L'Echange (The Changeling) - Cannes preview & reaction
Preview by Jack Foley
CLINT Eastwood’s latest trip to Cannes proved a massive media draw – not least because of the film’s leading lady, Angelina Jolie – but also because it was among the Palme d’Or favourites.
L’Echange, or The Changeling as it was previously known going into the festival, once again finds the director tackling the issue of lost children.
Previously, it was in Mystic River, the film based on Dennis Lehane’s novel that achieved considerable Oscar success and drew top drawer performances from a cast including Sean Penn, Tim Robbins and Kevin Bacon.
This time, the film is based on the remarkable true story of Christine Collins (played by Jolie) who, in March 1928, was devastated when her nine-year-old son, Walter, vanishes.
Five months later, the LAPD, desperate to repair its faltering image, delivers to Christine a boy who claims to be her son but is not.
To avoid further embarrassment, LA’s police chief Captain Jones (Jeffrey Donovan) demands Collins take the boy home on a “trial basis” – a request she refuses in the hope of continuing the search for her real child.
When she’s institutionalised instead, a radio minister, Gustav Briegleb (John Malkovich), takes up her case and seeks the truth, while another police officer – Detective Ybarra (Michael Kelly) – begins to investigate the possibility of a serial killer working in the area.
Commenting on the film before a packed Cannes press conference, Jolie said she felt drawn to the role as a mother.
“So much of it is being a mother and imagining, if this is happening to me, my pain and my frustration, but I did have to find something else because I couldn’t respond as I would respond today.
“This is personal, but I lost my mother a few months before the film and she’s very much like my mother.
“My mother was very passive in many ways and very, very sweet, but when it came to her children, she was a lion, but as a woman, very shy almost with her own voice.
“So, in many ways Christine reminded me of my mom and it was a way to revisit my mom after her passing, and in that way very healing and interesting for me.”
And commenting on why he’d chosen to submit the film in competition, Eastwood told reporters: “Well, it seems if you are going to come to a film festival that has a competition, you might as well be in the competition; whether you win something or not is not the point of it.
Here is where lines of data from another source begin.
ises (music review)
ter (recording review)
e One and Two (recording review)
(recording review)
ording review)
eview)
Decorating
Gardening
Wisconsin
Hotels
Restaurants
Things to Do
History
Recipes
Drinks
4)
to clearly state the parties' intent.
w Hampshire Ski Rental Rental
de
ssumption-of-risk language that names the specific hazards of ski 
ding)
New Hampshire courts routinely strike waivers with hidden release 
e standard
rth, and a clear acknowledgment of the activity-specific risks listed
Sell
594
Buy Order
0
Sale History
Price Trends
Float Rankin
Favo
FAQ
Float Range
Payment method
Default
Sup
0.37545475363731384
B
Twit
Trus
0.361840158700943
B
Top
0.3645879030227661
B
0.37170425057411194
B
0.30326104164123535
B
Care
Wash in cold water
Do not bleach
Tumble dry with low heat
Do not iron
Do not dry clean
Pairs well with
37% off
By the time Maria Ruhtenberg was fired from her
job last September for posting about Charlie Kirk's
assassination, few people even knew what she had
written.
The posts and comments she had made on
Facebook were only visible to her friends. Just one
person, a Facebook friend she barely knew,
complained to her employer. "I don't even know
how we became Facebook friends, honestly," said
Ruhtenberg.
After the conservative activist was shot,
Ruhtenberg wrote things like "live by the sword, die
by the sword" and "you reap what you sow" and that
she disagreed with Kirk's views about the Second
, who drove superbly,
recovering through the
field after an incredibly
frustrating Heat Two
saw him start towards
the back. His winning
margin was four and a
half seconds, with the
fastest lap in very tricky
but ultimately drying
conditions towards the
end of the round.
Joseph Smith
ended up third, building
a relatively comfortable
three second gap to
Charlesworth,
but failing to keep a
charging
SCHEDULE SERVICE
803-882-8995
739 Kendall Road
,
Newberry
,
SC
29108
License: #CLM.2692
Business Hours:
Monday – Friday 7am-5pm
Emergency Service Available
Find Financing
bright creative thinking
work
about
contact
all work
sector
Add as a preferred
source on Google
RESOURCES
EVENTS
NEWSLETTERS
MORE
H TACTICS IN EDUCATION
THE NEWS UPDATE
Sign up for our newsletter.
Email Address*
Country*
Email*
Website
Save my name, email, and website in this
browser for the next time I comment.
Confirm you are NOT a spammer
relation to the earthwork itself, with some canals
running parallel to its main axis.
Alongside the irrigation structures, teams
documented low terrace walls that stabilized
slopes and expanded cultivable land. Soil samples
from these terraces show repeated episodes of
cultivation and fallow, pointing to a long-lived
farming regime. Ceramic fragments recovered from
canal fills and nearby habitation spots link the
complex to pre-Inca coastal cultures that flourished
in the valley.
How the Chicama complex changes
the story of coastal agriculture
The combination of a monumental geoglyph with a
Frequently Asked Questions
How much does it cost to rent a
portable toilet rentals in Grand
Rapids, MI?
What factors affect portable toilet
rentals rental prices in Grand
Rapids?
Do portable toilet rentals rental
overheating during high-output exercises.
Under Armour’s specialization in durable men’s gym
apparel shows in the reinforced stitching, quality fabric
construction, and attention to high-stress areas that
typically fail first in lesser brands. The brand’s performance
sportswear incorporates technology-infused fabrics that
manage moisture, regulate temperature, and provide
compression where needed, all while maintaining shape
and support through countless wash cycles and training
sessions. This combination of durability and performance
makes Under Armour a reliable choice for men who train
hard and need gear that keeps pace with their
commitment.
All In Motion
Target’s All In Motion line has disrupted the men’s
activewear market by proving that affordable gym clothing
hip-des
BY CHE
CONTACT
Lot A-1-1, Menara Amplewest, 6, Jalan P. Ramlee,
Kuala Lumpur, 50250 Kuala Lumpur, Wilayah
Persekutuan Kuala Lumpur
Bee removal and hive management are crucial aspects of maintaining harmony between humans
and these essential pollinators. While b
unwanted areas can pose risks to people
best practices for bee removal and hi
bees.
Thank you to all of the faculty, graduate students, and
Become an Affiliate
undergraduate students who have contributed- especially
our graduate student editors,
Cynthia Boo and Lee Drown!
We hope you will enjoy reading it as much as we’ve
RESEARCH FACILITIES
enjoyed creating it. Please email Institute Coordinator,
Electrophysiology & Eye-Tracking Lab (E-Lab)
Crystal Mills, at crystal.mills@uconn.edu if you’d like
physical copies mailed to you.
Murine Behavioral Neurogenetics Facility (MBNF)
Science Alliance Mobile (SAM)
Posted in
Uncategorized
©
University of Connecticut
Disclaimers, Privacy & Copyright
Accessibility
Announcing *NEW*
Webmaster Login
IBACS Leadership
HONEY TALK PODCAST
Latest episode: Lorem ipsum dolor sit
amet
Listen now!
You come and you present the film and see what the response is…
“To play it out of competition is to play it safe. I’m not above that; I put it out there for what it is. A lot of good films have won and a lot of not so good films have won. It’s nice to be here with you, the audience, and I hope they’ll enjoy the film.”
Certainly, critics have – despite the difficult subject matter.
Variety called the film “emotionally powerful and stylistically sure-handed,” while Screen Daily said it boasted a “career-best” performance from its leading lady.
James Christopher, of The Times, was also full of praise for Jolie, stating: “I shall eat the next person who tells me that Angelina Jolie cannot act. Starring as Collins, she is the entire, anxious point of Eastwood’s film, and absolutely terrific as a mother who is forcibly reunited with the wrong boy by a Los Angeles Police Department rotten to the core.”
Of the film itself, he had reservations but praised the attention to period detail as “sumptuous”, the courtroom scenes as “tearjerkingly awful” and concluded: “Eastwood’s film touches very real nerves.”
And The Hollywood Reporter opined: “A true story that is as incredible as it is compelling, Changeling brushes away the romantic notion of a more innocent time to reveal a Los Angeles circa 1928 awash in corruption and steeped in a culture that treats women as hysterical and unreliable beings when they challenge male wisdom.”
It added: “Jolie puts on a powerful emotional display as a tenacious woman who gathers strength from the forces that oppose her. She reminds us that there is nothing so fierce as a mother protecting her cub.”